(Household object change records)
* * * * * * *
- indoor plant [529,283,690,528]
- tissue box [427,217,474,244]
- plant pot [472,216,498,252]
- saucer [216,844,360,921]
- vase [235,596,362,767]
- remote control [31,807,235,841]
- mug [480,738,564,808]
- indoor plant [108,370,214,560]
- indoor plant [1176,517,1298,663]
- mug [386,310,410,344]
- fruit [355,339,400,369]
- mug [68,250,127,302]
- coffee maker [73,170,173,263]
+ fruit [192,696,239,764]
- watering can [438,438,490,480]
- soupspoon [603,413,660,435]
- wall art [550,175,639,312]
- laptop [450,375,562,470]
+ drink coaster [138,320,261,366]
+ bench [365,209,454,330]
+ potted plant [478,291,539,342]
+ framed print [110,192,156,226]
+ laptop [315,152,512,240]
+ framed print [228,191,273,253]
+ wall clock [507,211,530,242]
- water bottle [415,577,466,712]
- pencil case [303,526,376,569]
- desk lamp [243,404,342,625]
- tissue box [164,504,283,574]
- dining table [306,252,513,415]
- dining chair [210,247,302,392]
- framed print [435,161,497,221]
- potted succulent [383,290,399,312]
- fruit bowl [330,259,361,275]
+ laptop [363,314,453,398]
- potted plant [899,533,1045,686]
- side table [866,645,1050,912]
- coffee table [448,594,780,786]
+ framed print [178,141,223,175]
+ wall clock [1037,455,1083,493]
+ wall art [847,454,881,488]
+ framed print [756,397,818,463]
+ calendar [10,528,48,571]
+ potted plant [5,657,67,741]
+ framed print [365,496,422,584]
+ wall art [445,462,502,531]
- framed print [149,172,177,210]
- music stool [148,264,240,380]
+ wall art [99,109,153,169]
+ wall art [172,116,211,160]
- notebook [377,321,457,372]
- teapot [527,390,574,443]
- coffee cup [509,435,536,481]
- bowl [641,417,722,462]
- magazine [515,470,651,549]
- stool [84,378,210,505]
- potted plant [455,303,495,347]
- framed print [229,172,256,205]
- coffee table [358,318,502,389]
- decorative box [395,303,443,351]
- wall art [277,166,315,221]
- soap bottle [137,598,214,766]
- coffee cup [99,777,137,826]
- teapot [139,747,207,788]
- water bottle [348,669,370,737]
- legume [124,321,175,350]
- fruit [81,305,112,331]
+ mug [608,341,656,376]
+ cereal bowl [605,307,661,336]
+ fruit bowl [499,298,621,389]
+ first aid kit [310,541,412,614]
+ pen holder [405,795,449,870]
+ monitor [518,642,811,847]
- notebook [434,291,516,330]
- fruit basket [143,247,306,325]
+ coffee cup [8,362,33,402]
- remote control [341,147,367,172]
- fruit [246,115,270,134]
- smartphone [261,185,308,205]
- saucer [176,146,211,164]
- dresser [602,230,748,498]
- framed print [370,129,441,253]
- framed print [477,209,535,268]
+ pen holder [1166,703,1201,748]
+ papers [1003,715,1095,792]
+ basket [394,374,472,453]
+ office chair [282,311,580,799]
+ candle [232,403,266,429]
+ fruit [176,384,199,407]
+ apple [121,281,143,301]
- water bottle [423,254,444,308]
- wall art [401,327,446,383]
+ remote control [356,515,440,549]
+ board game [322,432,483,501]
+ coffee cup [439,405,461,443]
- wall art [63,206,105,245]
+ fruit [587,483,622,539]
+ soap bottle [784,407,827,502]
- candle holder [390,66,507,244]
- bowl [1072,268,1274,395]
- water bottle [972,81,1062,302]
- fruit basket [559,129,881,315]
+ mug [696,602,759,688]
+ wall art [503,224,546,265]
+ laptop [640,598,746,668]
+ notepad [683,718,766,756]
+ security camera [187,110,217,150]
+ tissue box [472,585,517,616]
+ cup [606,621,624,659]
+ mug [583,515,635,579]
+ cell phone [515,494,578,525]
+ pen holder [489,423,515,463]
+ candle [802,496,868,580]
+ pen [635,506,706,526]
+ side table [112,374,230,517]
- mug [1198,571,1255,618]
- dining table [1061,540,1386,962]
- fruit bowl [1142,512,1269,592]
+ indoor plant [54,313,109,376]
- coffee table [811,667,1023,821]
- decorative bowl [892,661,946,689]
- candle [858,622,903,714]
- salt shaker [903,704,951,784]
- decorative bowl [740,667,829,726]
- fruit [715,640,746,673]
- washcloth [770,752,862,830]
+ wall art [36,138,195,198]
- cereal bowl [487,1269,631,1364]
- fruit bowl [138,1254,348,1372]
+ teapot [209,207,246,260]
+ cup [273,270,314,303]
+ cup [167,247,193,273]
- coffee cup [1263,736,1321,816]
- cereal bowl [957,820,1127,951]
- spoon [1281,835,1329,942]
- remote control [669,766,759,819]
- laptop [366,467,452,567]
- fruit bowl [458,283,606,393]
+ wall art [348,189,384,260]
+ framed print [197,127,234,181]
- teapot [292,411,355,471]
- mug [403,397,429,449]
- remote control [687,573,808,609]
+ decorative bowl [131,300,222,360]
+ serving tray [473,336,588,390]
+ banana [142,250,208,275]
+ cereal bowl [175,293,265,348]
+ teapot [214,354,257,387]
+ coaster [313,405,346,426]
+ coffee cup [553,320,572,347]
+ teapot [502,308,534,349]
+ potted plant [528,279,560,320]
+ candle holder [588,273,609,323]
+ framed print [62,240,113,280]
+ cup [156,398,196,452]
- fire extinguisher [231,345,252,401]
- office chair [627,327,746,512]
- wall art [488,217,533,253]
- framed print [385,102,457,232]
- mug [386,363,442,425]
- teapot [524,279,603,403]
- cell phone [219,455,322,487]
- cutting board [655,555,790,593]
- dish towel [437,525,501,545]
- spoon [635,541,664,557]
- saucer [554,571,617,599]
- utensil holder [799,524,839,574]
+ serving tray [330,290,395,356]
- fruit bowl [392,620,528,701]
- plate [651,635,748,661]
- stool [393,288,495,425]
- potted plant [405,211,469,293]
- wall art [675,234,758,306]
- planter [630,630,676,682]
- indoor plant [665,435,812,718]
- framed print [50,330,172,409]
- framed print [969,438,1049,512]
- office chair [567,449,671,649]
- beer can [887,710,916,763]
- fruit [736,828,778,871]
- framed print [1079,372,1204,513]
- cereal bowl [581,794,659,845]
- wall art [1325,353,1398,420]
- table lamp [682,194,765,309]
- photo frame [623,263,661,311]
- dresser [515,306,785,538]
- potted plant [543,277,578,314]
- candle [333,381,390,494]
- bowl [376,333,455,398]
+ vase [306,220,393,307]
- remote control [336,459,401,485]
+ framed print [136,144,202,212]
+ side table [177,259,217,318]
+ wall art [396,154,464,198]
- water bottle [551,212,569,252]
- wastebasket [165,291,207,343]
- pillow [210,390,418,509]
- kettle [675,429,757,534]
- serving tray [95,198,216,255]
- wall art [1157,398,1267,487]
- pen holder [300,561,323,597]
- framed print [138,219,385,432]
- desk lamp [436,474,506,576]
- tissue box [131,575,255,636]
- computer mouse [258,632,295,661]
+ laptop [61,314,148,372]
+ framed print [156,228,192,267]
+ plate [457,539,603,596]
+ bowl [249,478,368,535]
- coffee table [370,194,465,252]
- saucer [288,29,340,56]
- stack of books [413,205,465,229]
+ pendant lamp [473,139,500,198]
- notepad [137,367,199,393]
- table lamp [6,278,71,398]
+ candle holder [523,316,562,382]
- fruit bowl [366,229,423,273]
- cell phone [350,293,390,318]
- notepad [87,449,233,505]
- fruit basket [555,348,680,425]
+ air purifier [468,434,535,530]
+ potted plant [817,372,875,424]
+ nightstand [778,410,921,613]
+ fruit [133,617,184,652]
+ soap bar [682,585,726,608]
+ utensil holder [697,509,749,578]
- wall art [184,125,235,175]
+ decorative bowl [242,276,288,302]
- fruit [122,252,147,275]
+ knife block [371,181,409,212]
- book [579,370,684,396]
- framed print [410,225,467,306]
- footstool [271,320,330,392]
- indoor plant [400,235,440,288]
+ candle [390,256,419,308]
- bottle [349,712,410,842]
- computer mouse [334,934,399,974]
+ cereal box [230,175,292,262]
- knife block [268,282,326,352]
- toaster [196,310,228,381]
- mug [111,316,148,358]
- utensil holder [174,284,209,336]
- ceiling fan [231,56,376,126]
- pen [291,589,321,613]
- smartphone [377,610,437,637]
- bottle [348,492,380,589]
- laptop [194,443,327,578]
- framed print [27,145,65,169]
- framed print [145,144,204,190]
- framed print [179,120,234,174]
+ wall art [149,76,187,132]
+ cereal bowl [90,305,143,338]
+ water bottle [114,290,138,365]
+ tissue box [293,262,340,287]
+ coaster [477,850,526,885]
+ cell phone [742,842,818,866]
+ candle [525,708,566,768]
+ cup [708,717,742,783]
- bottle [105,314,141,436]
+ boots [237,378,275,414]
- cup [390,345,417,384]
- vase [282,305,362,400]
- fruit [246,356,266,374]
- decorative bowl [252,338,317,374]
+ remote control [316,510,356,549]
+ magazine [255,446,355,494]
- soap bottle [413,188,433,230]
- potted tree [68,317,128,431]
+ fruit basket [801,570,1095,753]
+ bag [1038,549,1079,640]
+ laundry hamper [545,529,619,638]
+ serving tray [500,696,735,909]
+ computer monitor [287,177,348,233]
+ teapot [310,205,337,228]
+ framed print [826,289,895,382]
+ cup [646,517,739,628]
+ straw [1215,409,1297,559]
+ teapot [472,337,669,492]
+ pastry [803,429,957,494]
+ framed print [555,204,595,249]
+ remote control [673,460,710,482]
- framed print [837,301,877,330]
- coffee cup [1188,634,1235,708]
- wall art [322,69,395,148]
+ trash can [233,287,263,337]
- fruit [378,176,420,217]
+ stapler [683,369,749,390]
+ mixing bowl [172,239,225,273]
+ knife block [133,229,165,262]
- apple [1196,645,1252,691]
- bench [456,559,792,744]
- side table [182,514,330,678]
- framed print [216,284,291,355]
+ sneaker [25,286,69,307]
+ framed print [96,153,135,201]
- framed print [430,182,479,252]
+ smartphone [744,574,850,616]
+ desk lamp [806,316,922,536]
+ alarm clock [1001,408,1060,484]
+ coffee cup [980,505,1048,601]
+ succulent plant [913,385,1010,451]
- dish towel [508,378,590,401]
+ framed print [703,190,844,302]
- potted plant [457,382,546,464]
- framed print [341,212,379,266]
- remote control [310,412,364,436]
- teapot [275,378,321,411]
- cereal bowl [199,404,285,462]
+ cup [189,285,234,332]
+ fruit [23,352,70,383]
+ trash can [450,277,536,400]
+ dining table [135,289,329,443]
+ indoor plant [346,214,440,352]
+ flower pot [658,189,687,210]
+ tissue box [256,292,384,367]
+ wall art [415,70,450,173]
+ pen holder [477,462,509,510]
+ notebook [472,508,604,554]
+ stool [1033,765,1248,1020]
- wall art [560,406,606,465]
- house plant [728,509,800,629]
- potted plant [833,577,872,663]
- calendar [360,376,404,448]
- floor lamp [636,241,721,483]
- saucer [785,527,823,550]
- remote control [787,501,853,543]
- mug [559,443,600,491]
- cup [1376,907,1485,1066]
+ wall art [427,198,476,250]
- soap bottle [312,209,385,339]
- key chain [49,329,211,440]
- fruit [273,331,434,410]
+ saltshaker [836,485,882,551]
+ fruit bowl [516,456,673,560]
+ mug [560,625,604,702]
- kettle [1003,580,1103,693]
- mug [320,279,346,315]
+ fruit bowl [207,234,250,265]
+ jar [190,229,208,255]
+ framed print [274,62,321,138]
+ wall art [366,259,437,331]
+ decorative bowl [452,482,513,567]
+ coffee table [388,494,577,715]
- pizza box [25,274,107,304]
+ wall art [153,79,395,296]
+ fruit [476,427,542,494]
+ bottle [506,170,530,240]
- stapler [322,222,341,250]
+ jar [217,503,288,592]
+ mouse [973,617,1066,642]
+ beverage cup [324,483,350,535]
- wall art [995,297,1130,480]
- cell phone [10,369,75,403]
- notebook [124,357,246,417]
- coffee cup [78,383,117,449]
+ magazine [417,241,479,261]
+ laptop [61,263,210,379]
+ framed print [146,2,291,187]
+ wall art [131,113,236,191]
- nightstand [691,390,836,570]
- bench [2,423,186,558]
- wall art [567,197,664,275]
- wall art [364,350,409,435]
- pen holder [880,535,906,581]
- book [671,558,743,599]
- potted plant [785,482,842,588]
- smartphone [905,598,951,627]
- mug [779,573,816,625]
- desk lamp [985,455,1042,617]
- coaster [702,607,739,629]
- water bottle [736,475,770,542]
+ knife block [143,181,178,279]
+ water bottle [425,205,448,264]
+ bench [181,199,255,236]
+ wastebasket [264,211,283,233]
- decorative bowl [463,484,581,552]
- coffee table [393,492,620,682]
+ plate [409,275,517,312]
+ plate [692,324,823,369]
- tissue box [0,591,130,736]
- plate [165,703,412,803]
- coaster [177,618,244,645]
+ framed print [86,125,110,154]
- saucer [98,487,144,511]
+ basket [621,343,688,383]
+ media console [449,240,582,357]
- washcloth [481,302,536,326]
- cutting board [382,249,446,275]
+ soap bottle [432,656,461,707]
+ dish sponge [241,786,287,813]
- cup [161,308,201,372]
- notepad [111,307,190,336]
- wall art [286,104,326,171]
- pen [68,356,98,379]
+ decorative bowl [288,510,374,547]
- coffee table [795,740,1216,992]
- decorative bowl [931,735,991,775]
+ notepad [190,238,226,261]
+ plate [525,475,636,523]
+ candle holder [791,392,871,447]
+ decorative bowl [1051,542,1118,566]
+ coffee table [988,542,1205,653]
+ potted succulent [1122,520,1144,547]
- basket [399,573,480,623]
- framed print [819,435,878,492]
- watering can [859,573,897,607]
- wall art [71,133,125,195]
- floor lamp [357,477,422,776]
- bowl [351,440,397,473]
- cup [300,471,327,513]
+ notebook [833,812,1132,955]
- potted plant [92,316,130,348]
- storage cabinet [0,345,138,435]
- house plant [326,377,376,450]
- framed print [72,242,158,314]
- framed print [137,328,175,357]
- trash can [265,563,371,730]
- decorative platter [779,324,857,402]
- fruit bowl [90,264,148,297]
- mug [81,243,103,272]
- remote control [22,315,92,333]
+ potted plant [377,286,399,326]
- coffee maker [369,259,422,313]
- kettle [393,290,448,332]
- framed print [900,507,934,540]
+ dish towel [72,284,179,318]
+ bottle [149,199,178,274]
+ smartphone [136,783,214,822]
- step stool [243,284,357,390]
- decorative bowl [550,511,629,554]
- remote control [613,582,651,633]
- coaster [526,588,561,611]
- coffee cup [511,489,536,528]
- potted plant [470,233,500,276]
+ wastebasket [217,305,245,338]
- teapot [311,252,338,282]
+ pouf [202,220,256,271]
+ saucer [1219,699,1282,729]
* * * * * * *
:: TASK ITEM ::
Using the entries above, give back exactly the line containing "potted plant [478,291,539,342]", the line containing "- side table [866,645,1050,912]", and every line between them, and nothing else.

:: OUTPUT FOR THIS TASK ::
+ potted plant [478,291,539,342]
+ framed print [110,192,156,226]
+ laptop [315,152,512,240]
+ framed print [228,191,273,253]
+ wall clock [507,211,530,242]
- water bottle [415,577,466,712]
- pencil case [303,526,376,569]
- desk lamp [243,404,342,625]
- tissue box [164,504,283,574]
- dining table [306,252,513,415]
- dining chair [210,247,302,392]
- framed print [435,161,497,221]
- potted succulent [383,290,399,312]
- fruit bowl [330,259,361,275]
+ laptop [363,314,453,398]
- potted plant [899,533,1045,686]
- side table [866,645,1050,912]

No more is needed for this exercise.